Detail BR log in backupfull20240114.log 
[2024/01/14 22:53:41.761 +08:00] [WARN] [backup.go:312] ["setting `--ratelimit` and `--concurrency` at the same time, ignoring `--concurrency`: `--ratelimit` forces sequential (i.e. concurrency = 1) backup"] [ratelimit=134.2MB/s] [concurrency-specified=4]
[2024/01/14 22:53:46.255 +08:00] [INFO] [collector.go:77] ["Full Backup failed summary"] [total-ranges=0] [ranges-succeed=0] [ranges-failed=0]
Error: GC safepoint 447201033313058816 exceed TS 447019367792640000: [BR:Backup:ErrBackupGCSafepointExceeded]backup GC safepoint exceeded
[root@localhost ~]# 
| username: Jellybean | Original post link

It looks like the GC safepoint has been advanced to a future time, 2024-01-22 15:15:58.964000, which is earlier than the current time 2024-01-14 14:46:00.000000, causing the backup exception issue.

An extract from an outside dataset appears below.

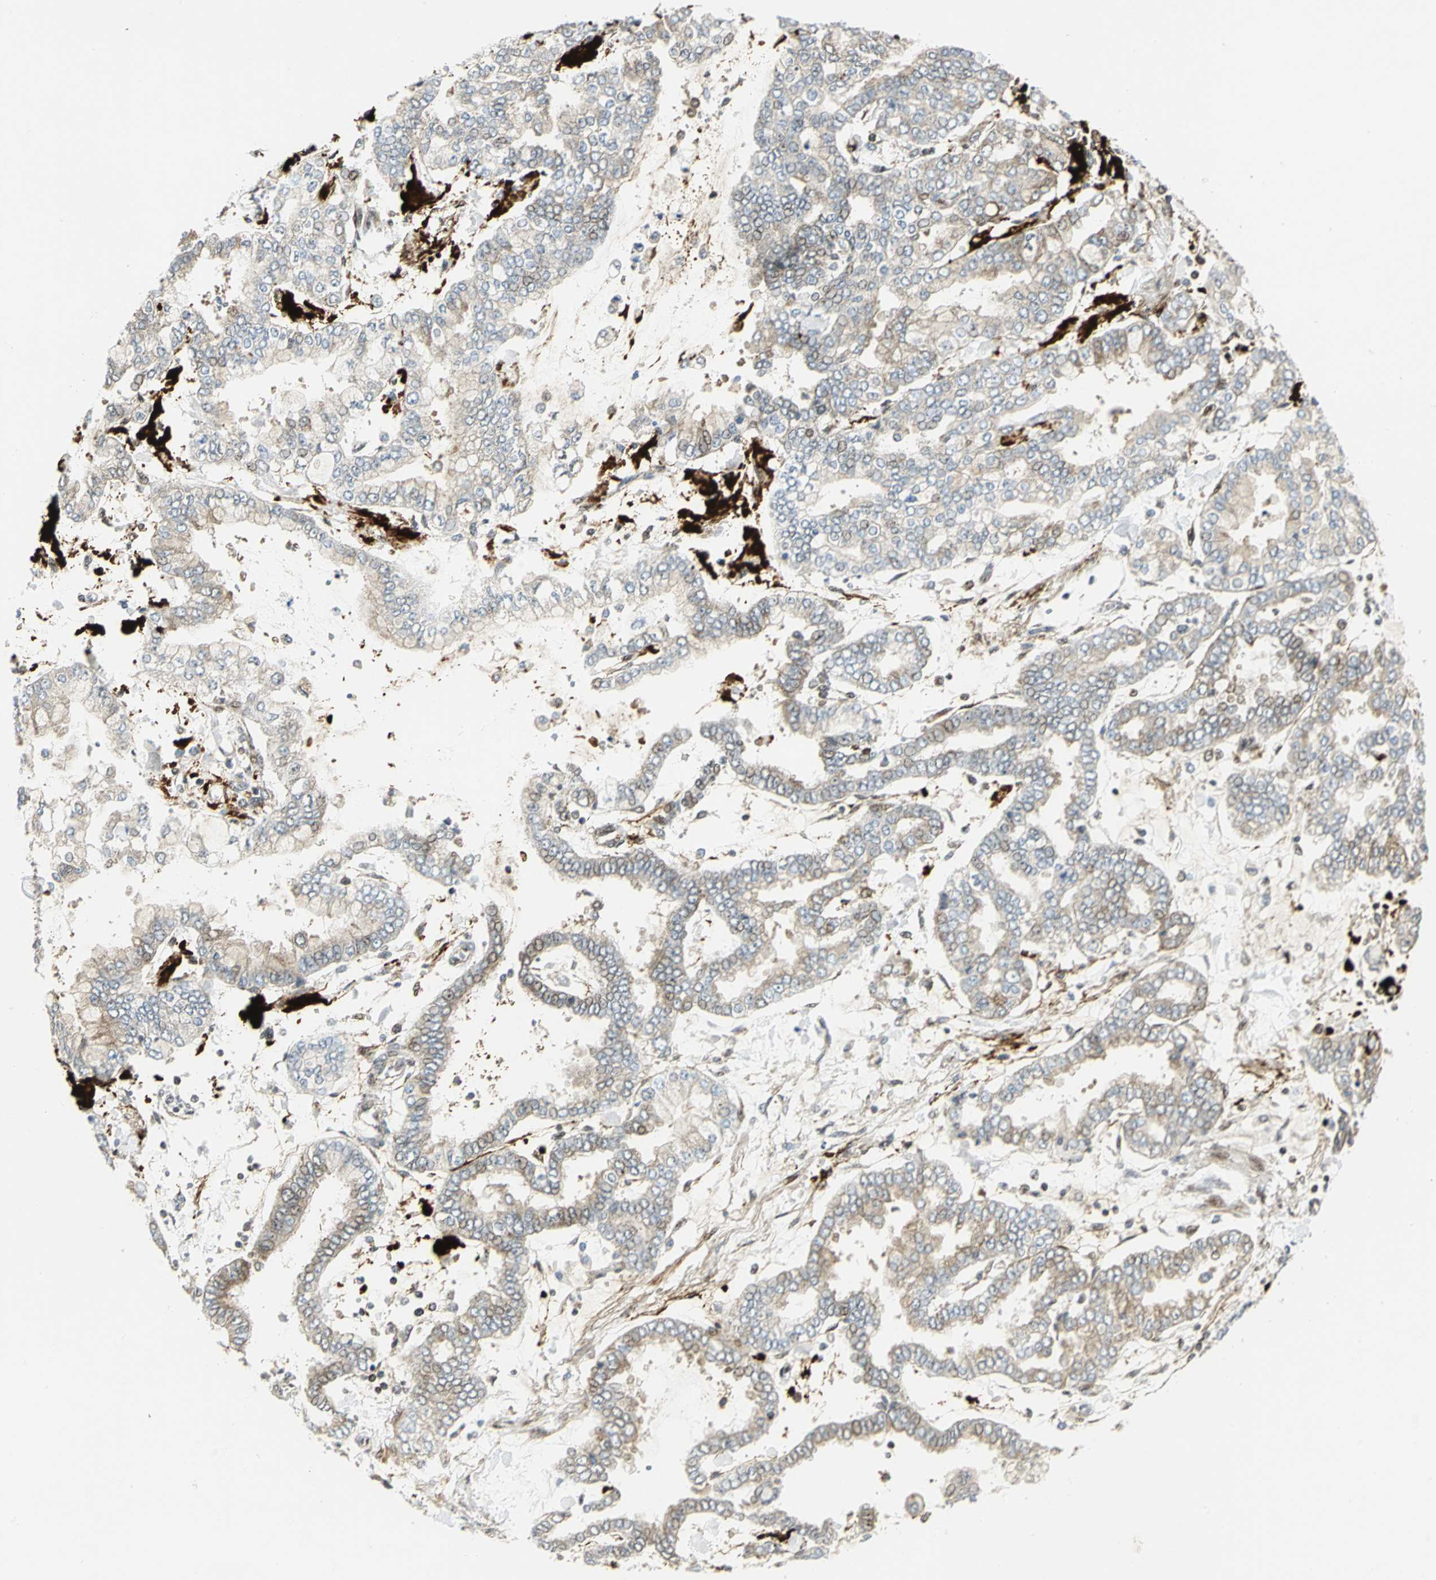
{"staining": {"intensity": "weak", "quantity": ">75%", "location": "cytoplasmic/membranous"}, "tissue": "stomach cancer", "cell_type": "Tumor cells", "image_type": "cancer", "snomed": [{"axis": "morphology", "description": "Normal tissue, NOS"}, {"axis": "morphology", "description": "Adenocarcinoma, NOS"}, {"axis": "topography", "description": "Stomach, upper"}, {"axis": "topography", "description": "Stomach"}], "caption": "Protein expression analysis of human stomach cancer reveals weak cytoplasmic/membranous expression in approximately >75% of tumor cells.", "gene": "ATP6V1A", "patient": {"sex": "male", "age": 76}}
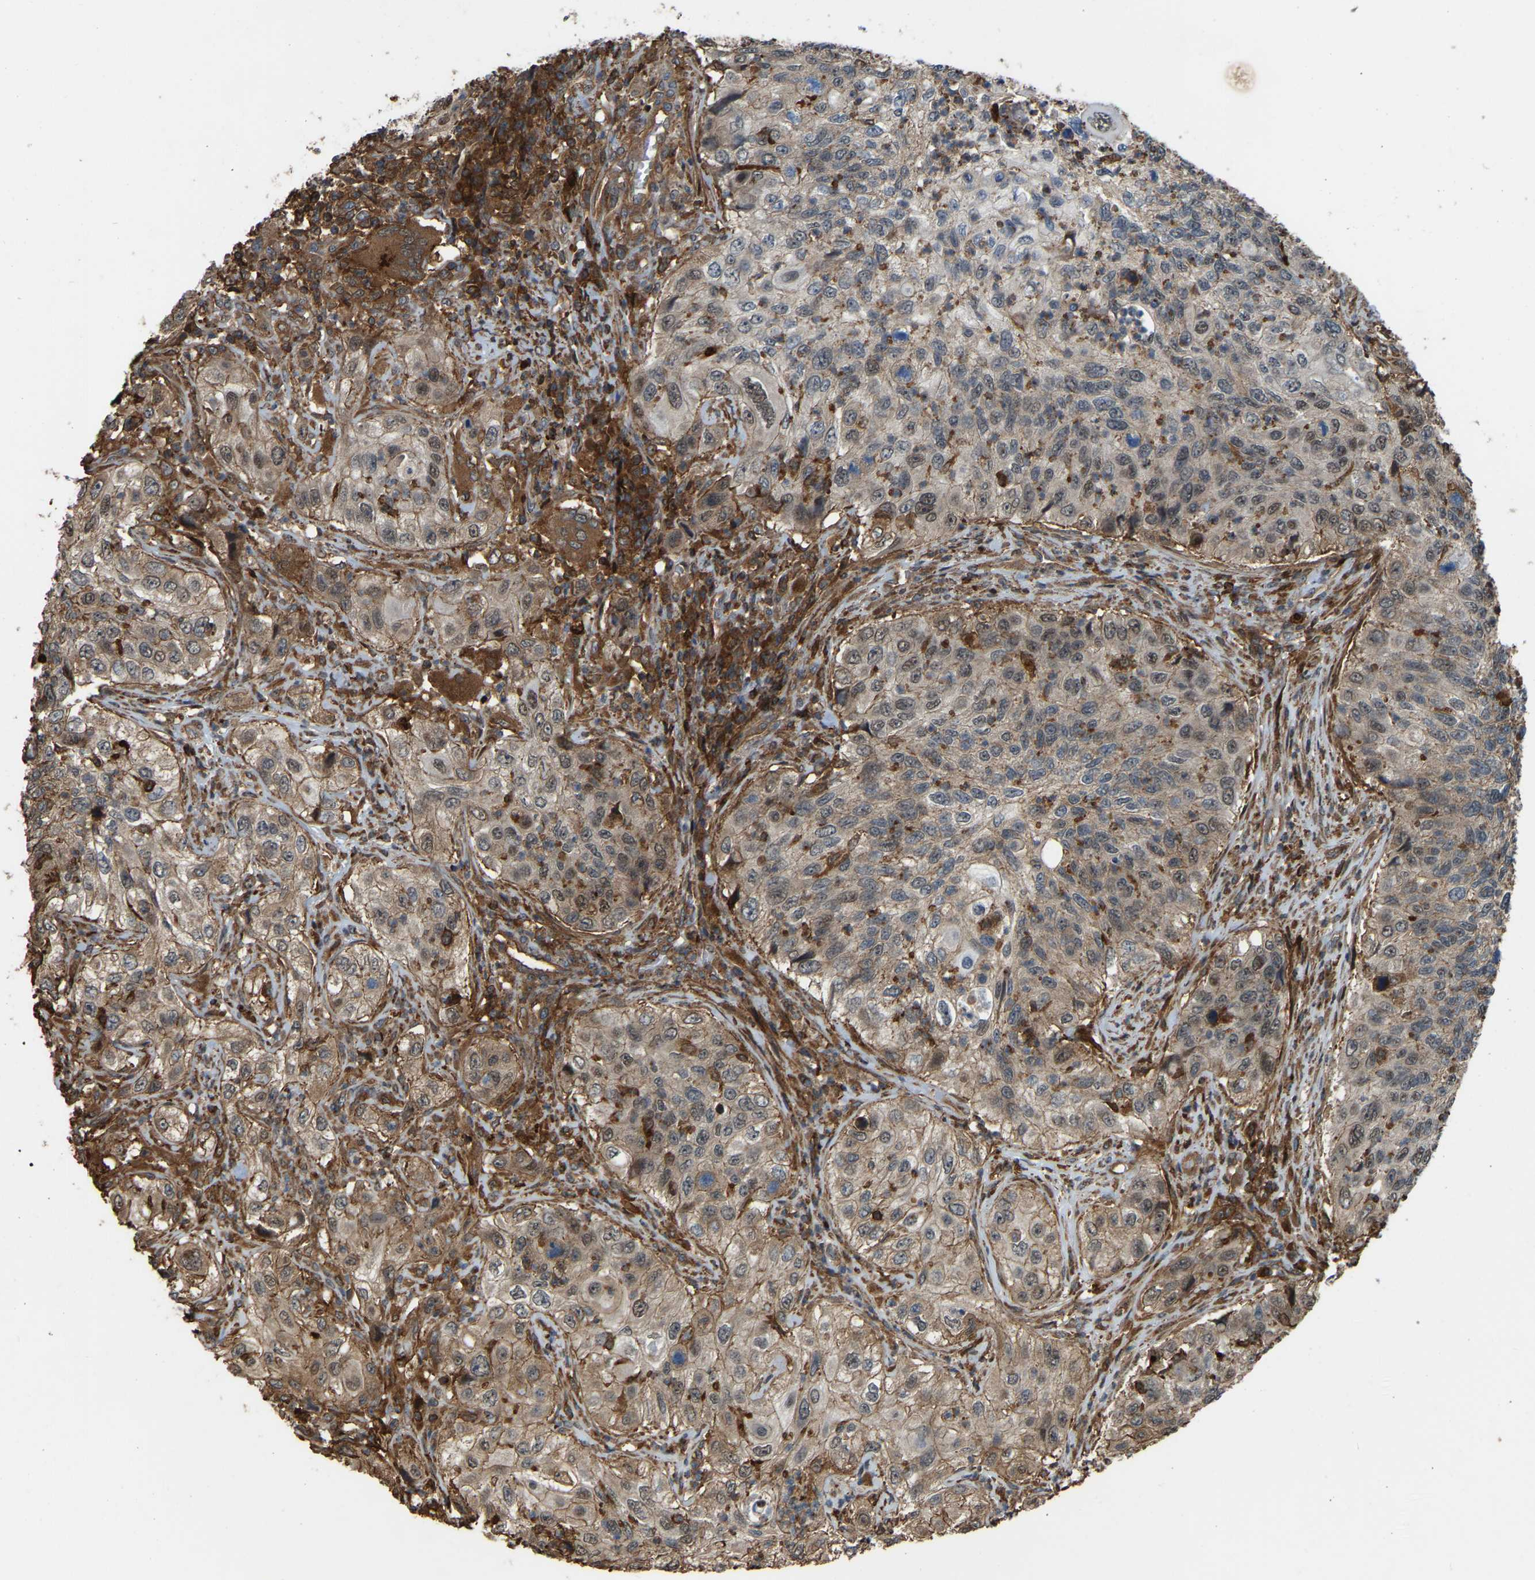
{"staining": {"intensity": "weak", "quantity": ">75%", "location": "cytoplasmic/membranous"}, "tissue": "urothelial cancer", "cell_type": "Tumor cells", "image_type": "cancer", "snomed": [{"axis": "morphology", "description": "Urothelial carcinoma, High grade"}, {"axis": "topography", "description": "Urinary bladder"}], "caption": "DAB (3,3'-diaminobenzidine) immunohistochemical staining of urothelial cancer displays weak cytoplasmic/membranous protein expression in approximately >75% of tumor cells.", "gene": "SAMD9L", "patient": {"sex": "female", "age": 60}}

You can check the GC time of the entire cluster system to see if it has been advanced to a future time point.

| username: YuchongXU | Original post link

You can configure NTP to gradually adjust the time.

| username: ShawnYan | Original post link

There might be an issue with TSO duplication.

The hit rate issue poses a risk.

NTPD synchronization of PD should also be a monitoring item.

| username: Lily2025 | Original post link

There is a known issue with the rollback: sysbench failed with schema out of date when we try to push the time of PD-server forward 5 minutes · Issue #38248 · pingcap/tidb · GitHub

| username: ShawnYan | Original post link

It’s too difficult, there are problems both before and after.

| username: Jellybean | Original post link

Yes, it feels like if this issue is not controlled well, it can easily cause problems.